Asking these questions is a way for us to recognize that child rights cannot be abstracted from their socio-political contexts and rights and concerns of families and communities; while the patriarchal or bourgeois family is no benign institution viewing the child only as an individual also does not necessarily offer solutions. Postcolonial scholarship on childhood indicates that it may be far more fruitful to hold on to the tension between the modernist view of the child as an individual and the child member of families and communities. This is especially important in view of historical inequalities among children from different socioeconomic groups and the role of the state in perpetuating these inequalities, as the colonial and post-independence state in India has done, for example, in matters of work and education (Balagopalan 2014).

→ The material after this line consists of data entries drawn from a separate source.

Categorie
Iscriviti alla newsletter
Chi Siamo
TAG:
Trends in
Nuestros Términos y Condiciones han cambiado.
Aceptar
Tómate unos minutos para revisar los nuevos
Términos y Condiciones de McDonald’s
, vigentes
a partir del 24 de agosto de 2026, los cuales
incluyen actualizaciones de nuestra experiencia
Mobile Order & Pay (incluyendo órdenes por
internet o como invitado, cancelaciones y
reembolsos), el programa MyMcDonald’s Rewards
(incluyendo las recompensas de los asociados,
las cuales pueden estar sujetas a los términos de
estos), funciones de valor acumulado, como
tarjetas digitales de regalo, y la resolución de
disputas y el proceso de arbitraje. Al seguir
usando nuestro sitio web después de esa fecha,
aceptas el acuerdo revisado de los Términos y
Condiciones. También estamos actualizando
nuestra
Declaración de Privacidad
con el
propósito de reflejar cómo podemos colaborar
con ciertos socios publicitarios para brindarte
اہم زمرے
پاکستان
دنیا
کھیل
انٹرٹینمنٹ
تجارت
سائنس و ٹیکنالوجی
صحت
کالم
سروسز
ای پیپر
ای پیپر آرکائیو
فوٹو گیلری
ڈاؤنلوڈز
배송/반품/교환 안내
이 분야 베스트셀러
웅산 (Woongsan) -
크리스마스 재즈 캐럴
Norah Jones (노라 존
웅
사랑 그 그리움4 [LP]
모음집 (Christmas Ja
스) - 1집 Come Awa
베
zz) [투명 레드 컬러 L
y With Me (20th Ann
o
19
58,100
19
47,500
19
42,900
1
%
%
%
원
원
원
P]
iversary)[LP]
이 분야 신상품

Child rights activist Shantha Sinha has also problematized the NCPCR’s logic and actions and argued that the state has not shown similar ‘concern’ in other cases of children being ‘traumatized’ (children questioned by the police multiple times for participation in an anti-CAA school play) or exposed to ‘propaganda’ (children involved in re-enacting the 1992 demolition of the Babri Masjid in a school).

On the one hand, development discourses focused on international aid and child rights have historically refused to engage with the fallout of liberalization in third world countries. On the other, there has been a consolidation of the authoritarian state in post-liberalization India. These developments demand that academics and activists working with children and/or researching childhood must also stay alert to the appropriation and misuse of the discourse of child rights, especially, by the state; and ways in which children may become objects or instruments of control.

References:
Balagopalan, S., 2014. Inhabiting ‘childhood’: children, labour and schooling in postcolonial India. Springer.
Raman V (2000) Politics of childhood: perspectives from the South. Economic and Political Weekly 35(46): 4055-4064.
Sircar, O. and Dutta, D., 2011. Beyond compassion: Children of sex workers in Kolkata’s Sonagachi. Childhood, 18(3), pp.333-349.
Sriprakash A (2016) Modernity and multiple childhoods: interrogating the education of the rural poor in global India. In Hopkins L and Sriprakash A (eds.) The ‘Poor Child’: The Cultural Politics of Education, Development and Childhood. Oxon: Routledge, pp. 151-167.

 

Reva Yunus is an ICSSR (Indian Council of Social Science Research) postdoctoral fellow at the School of Education, Tata Institute of Social Sciences, India. She has a PhD in Sociology from the University of Warwick, UK. Her research interests include sociology of education, economic informalization and urban informality and childhood studies.